Bayern Munich humiliated Barcelona on Friday evening, emerging 8-2 winners in Lisbon to secure their place in the semi-finals of the Champions League.
An electric start to the game saw both teams score in the opening seven minutes, but it was soon one-way action as Bayern stormed to a 4-1 half-time lead before pushing on in the second half as a pathetic Barcelona collapsed.
While Barca’s goals came from Luis Suarez and Bayern’s David Alaba, the German club saw Thomas Muller and Philippe Coutinho strike twice each as team-mates Robert Lewandowski, Serge Gnabry, Joshua Kimmich and Ivan Perisic also netted.
Sharing the full story, not just the headlines
Here are five things we learned from the quarter-final:
What we expected… to an extent
Many predicted a Bayern demolition of Barca in Lisbon, and that is indeed what we got. In fact, it was even more comprehensive of a scoreline than could have been anticipated.
The German side were ruthless going forward as they preyed upon a meek, vulnerable Barcelona team.
But while the result connoted Bayern’s brilliance, the game itself revealed more. For all of their attacking prowess, the Bundesliga champions’ defensive faults were exposed with almost every Barca cross and long pass that undermined the Bavarian outfit’s high line. Bayern have more pedigree at this level than any other side left in the competition and they could outscore any of the remaining teams, but in a 90-minute game they are there to be got at.
Whether it’s Manchester City, Lyon, PSG or RB Leipzig, whoever Bayern come up against before this tournament is done will believe they have a genuine chance of beating Flick’s side – and that’s saying something, given the German side netted eight times on Friday.
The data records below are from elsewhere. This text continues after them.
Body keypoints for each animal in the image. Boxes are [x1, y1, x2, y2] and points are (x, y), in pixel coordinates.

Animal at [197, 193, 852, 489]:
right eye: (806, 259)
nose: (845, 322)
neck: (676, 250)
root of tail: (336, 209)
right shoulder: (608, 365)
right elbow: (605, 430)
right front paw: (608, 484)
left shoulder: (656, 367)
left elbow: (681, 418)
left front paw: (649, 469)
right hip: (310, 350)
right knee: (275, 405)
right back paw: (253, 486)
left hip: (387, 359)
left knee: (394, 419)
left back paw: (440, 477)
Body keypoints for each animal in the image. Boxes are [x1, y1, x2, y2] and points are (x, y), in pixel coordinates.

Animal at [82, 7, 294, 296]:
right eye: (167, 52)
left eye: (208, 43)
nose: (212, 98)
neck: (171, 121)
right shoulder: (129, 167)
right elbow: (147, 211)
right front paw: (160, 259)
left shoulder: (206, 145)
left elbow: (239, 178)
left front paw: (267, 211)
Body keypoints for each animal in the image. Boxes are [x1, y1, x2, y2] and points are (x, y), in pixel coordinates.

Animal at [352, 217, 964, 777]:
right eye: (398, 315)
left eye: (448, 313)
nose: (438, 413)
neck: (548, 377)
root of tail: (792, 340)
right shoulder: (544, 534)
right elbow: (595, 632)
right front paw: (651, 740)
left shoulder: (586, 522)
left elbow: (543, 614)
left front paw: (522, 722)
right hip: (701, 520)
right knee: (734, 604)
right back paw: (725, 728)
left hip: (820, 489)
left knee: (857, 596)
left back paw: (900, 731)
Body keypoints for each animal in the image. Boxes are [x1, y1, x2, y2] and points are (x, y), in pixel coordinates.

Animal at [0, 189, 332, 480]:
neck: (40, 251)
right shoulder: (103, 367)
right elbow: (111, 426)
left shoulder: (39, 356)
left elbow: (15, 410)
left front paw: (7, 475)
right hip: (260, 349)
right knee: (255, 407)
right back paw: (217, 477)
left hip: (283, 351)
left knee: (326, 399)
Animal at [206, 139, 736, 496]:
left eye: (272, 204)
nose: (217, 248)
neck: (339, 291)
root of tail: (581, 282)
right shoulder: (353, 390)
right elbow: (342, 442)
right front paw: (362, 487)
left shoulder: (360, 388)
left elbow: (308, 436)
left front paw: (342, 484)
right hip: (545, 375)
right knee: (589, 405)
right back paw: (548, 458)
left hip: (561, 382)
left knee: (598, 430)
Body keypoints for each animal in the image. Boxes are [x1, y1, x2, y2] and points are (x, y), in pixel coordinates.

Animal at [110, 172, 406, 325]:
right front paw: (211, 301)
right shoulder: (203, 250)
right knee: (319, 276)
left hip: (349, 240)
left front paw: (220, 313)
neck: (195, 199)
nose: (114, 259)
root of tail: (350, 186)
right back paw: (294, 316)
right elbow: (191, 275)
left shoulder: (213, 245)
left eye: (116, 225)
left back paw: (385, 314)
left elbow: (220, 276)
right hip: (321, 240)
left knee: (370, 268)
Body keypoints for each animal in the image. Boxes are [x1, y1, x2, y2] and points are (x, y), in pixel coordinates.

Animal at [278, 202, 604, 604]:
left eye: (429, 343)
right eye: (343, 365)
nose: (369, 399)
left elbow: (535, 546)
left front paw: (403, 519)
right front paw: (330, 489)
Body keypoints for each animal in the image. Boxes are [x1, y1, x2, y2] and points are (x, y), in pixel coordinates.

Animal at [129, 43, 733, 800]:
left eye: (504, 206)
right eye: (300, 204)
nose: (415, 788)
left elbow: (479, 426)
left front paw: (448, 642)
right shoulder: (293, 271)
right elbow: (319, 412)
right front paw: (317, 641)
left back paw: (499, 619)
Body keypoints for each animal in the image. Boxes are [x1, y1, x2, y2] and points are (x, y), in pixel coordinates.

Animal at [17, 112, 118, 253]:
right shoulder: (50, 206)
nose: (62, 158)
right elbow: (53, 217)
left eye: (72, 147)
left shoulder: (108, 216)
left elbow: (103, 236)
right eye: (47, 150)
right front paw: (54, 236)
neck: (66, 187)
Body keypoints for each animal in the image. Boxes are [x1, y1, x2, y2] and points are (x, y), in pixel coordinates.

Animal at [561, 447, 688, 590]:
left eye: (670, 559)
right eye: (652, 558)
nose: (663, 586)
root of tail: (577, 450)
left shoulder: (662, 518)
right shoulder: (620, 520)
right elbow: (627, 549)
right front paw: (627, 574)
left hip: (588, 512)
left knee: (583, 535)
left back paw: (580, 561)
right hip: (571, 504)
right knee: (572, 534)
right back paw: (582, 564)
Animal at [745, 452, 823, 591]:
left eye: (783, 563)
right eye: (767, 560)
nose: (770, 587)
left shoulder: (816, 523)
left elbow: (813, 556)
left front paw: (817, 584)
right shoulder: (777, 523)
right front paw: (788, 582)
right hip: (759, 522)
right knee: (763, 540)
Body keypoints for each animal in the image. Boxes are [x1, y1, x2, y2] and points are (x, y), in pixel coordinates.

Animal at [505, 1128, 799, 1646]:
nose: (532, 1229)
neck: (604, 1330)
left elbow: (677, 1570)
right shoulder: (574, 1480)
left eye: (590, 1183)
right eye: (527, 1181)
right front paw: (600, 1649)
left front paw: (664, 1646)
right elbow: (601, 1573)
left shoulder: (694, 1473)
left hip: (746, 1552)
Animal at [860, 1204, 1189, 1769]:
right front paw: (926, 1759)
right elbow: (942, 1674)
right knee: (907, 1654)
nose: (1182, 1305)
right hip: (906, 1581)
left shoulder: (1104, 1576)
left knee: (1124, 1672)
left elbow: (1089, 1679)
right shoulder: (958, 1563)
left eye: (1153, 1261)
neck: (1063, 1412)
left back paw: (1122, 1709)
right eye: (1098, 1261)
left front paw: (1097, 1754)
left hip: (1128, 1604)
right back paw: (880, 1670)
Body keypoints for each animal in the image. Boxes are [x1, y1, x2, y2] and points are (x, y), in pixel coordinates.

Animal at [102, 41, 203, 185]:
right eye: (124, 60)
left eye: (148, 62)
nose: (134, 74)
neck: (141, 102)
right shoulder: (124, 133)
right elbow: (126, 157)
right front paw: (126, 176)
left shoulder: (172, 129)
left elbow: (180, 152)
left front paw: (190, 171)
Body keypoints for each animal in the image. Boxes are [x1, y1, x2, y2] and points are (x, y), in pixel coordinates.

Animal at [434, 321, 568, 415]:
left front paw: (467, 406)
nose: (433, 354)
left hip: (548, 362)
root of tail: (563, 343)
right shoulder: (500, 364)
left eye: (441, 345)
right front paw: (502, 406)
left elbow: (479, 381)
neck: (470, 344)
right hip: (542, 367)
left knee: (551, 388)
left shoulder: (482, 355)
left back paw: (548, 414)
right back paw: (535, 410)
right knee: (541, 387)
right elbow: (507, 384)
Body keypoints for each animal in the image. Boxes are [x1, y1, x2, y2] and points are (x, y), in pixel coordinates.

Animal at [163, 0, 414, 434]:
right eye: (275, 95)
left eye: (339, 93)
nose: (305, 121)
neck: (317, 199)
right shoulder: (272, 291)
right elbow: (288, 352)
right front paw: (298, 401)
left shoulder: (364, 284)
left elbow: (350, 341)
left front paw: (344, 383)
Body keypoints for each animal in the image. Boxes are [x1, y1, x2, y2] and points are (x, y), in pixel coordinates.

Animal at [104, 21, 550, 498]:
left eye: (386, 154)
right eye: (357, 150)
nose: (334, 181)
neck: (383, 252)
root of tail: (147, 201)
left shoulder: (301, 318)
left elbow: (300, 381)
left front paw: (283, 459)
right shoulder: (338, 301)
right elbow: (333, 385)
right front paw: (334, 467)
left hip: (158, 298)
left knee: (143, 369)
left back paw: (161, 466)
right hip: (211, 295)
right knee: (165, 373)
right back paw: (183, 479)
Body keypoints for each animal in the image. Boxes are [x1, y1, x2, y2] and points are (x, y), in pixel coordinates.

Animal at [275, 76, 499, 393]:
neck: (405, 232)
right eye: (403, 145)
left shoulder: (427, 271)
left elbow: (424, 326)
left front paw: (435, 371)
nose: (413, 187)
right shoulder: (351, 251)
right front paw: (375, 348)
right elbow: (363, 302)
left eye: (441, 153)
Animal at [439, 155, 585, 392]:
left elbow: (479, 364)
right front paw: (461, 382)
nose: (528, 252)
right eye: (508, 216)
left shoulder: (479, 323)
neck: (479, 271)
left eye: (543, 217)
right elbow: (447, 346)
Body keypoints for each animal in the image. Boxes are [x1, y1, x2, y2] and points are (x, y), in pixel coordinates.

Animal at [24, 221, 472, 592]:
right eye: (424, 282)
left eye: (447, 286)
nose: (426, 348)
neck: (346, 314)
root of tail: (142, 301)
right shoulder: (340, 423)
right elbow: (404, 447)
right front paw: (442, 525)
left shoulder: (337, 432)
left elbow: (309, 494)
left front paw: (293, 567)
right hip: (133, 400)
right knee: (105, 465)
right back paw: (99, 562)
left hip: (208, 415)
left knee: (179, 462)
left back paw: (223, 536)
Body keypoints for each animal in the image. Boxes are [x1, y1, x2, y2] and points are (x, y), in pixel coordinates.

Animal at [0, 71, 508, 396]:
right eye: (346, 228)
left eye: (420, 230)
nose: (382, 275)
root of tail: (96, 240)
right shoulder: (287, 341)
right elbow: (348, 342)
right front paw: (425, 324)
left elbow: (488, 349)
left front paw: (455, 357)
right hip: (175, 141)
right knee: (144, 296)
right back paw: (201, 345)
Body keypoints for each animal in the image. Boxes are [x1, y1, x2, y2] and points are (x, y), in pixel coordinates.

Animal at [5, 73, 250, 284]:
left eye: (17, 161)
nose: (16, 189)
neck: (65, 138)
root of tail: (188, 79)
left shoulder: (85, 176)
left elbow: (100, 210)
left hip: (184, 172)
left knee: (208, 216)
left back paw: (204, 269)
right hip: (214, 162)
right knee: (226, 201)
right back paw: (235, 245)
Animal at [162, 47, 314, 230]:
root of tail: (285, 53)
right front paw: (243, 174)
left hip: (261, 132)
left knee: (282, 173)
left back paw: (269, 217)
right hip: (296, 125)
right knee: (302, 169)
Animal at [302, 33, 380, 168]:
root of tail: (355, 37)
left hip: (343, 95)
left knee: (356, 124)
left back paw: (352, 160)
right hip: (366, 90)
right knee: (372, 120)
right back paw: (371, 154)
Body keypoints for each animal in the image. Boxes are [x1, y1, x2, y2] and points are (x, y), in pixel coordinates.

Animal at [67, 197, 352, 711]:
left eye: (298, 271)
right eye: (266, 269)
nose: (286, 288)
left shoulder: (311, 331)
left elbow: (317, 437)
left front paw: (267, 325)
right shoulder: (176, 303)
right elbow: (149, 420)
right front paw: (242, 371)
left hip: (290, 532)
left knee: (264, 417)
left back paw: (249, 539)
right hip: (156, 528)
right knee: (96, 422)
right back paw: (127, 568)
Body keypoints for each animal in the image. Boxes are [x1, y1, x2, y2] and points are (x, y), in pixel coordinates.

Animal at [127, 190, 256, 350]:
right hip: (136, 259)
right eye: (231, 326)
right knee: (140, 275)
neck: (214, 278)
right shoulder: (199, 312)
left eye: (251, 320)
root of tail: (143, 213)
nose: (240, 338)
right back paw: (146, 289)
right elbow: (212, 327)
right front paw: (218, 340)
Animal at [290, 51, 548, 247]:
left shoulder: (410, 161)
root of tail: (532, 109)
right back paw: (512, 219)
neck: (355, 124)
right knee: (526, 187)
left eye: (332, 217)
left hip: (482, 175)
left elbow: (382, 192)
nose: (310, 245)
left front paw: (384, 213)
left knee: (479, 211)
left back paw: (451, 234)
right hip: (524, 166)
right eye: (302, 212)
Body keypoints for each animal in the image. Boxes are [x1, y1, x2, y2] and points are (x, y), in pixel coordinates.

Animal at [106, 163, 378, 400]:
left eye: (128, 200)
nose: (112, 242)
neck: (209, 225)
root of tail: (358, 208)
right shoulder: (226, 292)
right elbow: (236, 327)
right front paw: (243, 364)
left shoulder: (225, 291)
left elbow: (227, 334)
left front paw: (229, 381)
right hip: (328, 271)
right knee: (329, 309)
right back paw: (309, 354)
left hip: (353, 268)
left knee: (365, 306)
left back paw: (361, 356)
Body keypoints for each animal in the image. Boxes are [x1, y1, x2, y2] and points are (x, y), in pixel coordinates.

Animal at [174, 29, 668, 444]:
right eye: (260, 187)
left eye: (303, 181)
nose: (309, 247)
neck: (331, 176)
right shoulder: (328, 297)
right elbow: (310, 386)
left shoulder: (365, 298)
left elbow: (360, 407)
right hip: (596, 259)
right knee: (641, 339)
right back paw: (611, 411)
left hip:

Because the thing is, as fantastic as Munich are, they will not face a team as dispirited or clueless as Barca in the next round or two.
Muller proves doubters wrong again
There is an inelegance to Thomas Muller’s play that is actually rather charming, yet it has also proven the reason why some fans have failed to grasp the quality and efficiency in his boots.
The lanky German’s awkward jump to control the ball ahead of his opener was almost comical, but it belied the technical ability that was to follow as Muller’s flick to Robert Lewandowski preceded a smart, guaranteed finish. Then for his second, the striker showed off his unrivalled poaching instincts to get ahead of Lenglet and poke home a cross.
Muller was criminally undervalued by previous Bayern coach Niko Kovac, but he has proven his immense worth since being reintroduced into the fold by Hansi Flick.
At just 30 years old, and with a style that is not based on speed, Muller has plenty of legs left in him. Plenty of gangly, misleading legs.
Messi deserves better
This is more of a general comment than one specific to this game, for while Lionel Messi was let down by his team-mates against Bayern, it’s not as if he himself was at his stupefying best.
But when one looks at Barcelona this season, and in fact at their state on and off the pitch in recent years, they have undoubtedly done their best ever player – this generation’s best player – a remarkable disservice.
Every year there are mutterings of the Argentine leaving the Catalan club, but they always seem to be fanciful, unfounded. Now, however, it might just be time for Messi to move on.
Yes, there is a romance in his fate being tied to Barcelona, and at 33 years old, is there much point in him relocating? Perhaps not, but seeing the forward in a fresh environment for a new challenge would be welcomed, and probably respected.
Setien’s time is nearly up
In fact, it might already be up. Quique Setien’s inaction as Barca imploded in the first half did not only fail to instil confidence, it was cowardly.
The Barcelona manager seemed to have fewer ideas than his players on how to get a foothold in the fixture, and so he stood on the sideline largely in silence, letting things go from bad to worse.
Antoine Griezmann’s arrival in place of Sergi Roberto at half-time marked the first change of the game, but there should already have been numerous substitutions in the opening 45 minutes.
Setien has seemed out of his depth since his appointment in January, and imagining the Spaniard seeing out his contract – which runs until June 2022 – is a tougher task than Barca had after going 4-1 down in 31 minutes.
Single-leg ties could be the future
Double-legged ties are havens for tactical dynamism, and it could be argued that a one-off game is harmful to the likes of Diego Simeone and his Atletico Madrid side – as their defeat by RB Leipzig suggested – but there has been something thrilling about these single-legged quarter-finals.
The structure of the tie has forced teams to strive for the win from the opening whistle, and we’ve seen some electric action as a result.
While there were dramatic finishes in Leipzig vs Atletico and Atalanta vs PSG, on Friday night the chaos came in the opening moments as both Bayern and Barca struck within the first seven minutes.
The excitement of these single-legged quarter-finals has surely been enough to warrant at least some consideration of keeping them around in the future.